Top of Stored data

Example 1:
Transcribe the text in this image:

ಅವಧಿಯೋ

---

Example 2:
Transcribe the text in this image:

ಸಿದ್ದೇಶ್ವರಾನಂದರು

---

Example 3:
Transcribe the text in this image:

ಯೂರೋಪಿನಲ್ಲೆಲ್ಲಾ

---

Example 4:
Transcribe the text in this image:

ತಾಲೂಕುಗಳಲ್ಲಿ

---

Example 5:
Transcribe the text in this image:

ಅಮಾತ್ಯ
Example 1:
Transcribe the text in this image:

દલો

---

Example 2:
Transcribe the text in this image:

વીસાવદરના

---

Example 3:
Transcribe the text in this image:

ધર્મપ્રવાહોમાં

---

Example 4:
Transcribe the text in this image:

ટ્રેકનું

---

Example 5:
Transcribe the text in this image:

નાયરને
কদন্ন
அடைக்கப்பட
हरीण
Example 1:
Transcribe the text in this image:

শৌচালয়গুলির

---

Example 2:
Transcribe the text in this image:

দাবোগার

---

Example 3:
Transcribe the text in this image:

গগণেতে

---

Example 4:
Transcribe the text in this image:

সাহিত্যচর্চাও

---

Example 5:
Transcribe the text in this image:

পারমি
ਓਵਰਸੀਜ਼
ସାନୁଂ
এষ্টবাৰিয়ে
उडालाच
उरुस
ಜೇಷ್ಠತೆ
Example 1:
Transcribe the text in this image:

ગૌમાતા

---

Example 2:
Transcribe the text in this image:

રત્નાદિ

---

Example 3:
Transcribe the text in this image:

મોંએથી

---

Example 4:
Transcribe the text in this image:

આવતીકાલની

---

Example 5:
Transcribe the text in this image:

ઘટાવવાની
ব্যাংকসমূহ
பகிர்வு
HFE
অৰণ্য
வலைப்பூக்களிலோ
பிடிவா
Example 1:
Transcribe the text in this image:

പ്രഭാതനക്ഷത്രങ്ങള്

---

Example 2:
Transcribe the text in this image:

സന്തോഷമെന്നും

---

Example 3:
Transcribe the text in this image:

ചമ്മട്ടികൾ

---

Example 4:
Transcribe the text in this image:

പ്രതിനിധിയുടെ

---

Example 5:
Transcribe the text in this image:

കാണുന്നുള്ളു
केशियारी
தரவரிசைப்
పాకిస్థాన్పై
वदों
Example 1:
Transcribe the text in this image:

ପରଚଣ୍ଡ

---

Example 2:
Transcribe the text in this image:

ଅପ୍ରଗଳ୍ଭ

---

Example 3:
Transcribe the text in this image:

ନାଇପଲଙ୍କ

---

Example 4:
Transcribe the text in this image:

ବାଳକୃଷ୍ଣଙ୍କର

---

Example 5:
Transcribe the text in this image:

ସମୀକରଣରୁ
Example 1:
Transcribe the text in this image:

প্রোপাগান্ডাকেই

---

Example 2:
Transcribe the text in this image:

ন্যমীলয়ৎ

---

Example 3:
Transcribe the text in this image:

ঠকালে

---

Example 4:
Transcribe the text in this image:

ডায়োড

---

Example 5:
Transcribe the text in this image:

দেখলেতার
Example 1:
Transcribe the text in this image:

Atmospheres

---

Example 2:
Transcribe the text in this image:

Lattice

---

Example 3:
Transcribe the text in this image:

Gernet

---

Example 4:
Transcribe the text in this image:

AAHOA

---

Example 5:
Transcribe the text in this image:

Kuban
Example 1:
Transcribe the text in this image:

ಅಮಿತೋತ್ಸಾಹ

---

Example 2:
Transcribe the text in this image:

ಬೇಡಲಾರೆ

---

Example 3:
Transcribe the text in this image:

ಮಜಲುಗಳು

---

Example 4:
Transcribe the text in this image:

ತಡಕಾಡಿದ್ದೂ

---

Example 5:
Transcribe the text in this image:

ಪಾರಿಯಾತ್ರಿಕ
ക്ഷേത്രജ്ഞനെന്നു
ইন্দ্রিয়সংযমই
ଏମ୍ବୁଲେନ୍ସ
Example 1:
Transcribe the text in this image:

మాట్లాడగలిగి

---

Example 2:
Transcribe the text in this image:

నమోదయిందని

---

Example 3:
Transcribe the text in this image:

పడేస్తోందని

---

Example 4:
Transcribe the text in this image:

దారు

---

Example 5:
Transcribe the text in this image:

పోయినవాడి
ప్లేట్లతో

Bottom of Stored data

Required action => Write out the complete set of records exactly as given.

Written reply =>
Example 1:
Transcribe the text in this image:

ಅವಧಿಯೋ

---

Example 2:
Transcribe the text in this image:

ಸಿದ್ದೇಶ್ವರಾನಂದರು

---

Example 3:
Transcribe the text in this image:

ಯೂರೋಪಿನಲ್ಲೆಲ್ಲಾ

---

Example 4:
Transcribe the text in this image:

ತಾಲೂಕುಗಳಲ್ಲಿ

---

Example 5:
Transcribe the text in this image:

ಅಮಾತ್ಯ
Example 1:
Transcribe the text in this image:

દલો

---

Example 2:
Transcribe the text in this image:

વીસાવદરના

---

Example 3:
Transcribe the text in this image:

ધર્મપ્રવાહોમાં

---

Example 4:
Transcribe the text in this image:

ટ્રેકનું

---

Example 5:
Transcribe the text in this image:

નાયરને
কদন্ন
அடைக்கப்பட
हरीण
Example 1:
Transcribe the text in this image:

শৌচালয়গুলির

---

Example 2:
Transcribe the text in this image:

দাবোগার

---

Example 3:
Transcribe the text in this image:

গগণেতে

---

Example 4:
Transcribe the text in this image:

সাহিত্যচর্চাও

---

Example 5:
Transcribe the text in this image:

পারমি
ਓਵਰਸੀਜ਼
ସାନୁଂ
এষ্টবাৰিয়ে
उडालाच
उरुस
ಜೇಷ್ಠತೆ
Example 1:
Transcribe the text in this image:

ગૌમાતા

---

Example 2:
Transcribe the text in this image:

રત્નાદિ

---

Example 3:
Transcribe the text in this image:

મોંએથી

---

Example 4:
Transcribe the text in this image:

આવતીકાલની

---

Example 5:
Transcribe the text in this image:

ઘટાવવાની
ব্যাংকসমূহ
பகிர்வு
HFE
অৰণ্য
வலைப்பூக்களிலோ
பிடிவா
Example 1:
Transcribe the text in this image:

പ്രഭാതനക്ഷത്രങ്ങള്

---

Example 2:
Transcribe the text in this image:

സന്തോഷമെന്നും

---

Example 3:
Transcribe the text in this image:

ചമ്മട്ടികൾ

---

Example 4:
Transcribe the text in this image:

പ്രതിനിധിയുടെ

---

Example 5:
Transcribe the text in this image:

കാണുന്നുള്ളു
केशियारी
தரவரிசைப்
పాకిస్థాన్పై
वदों
Example 1:
Transcribe the text in this image:

ପରଚଣ୍ଡ

---

Example 2:
Transcribe the text in this image:

ଅପ୍ରଗଳ୍ଭ

---

Example 3:
Transcribe the text in this image:

ନାଇପଲଙ୍କ

---

Example 4:
Transcribe the text in this image:

ବାଳକୃଷ୍ଣଙ୍କର

---

Example 5:
Transcribe the text in this image:

ସମୀକରଣରୁ
Example 1:
Transcribe the text in this image:

প্রোপাগান্ডাকেই

---

Example 2:
Transcribe the text in this image:

ন্যমীলয়ৎ

---

Example 3:
Transcribe the text in this image:

ঠকালে

---

Example 4:
Transcribe the text in this image:

ডায়োড

---

Example 5:
Transcribe the text in this image:

দেখলেতার
Example 1:
Transcribe the text in this image:

Atmospheres

---

Example 2:
Transcribe the text in this image:

Lattice

---

Example 3:
Transcribe the text in this image:

Gernet

---

Example 4:
Transcribe the text in this image:

AAHOA

---

Example 5:
Transcribe the text in this image:

Kuban
Example 1:
Transcribe the text in this image:

ಅಮಿತೋತ್ಸಾಹ

---

Example 2:
Transcribe the text in this image:

ಬೇಡಲಾರೆ

---

Example 3:
Transcribe the text in this image:

ಮಜಲುಗಳು

---

Example 4:
Transcribe the text in this image:

ತಡಕಾಡಿದ್ದೂ

---

Example 5:
Transcribe the text in this image:

ಪಾರಿಯಾತ್ರಿಕ
ക്ഷേത്രജ്ഞനെന്നു
ইন্দ্রিয়সংযমই
ଏମ୍ବୁଲେନ୍ସ
Example 1:
Transcribe the text in this image:

మాట్లాడగలిగి

---

Example 2:
Transcribe the text in this image:

నమోదయిందని

---

Example 3:
Transcribe the text in this image:

పడేస్తోందని

---

Example 4:
Transcribe the text in this image:

దారు

---

Example 5:
Transcribe the text in this image:

పోయినవాడి
ప్లేట్లతో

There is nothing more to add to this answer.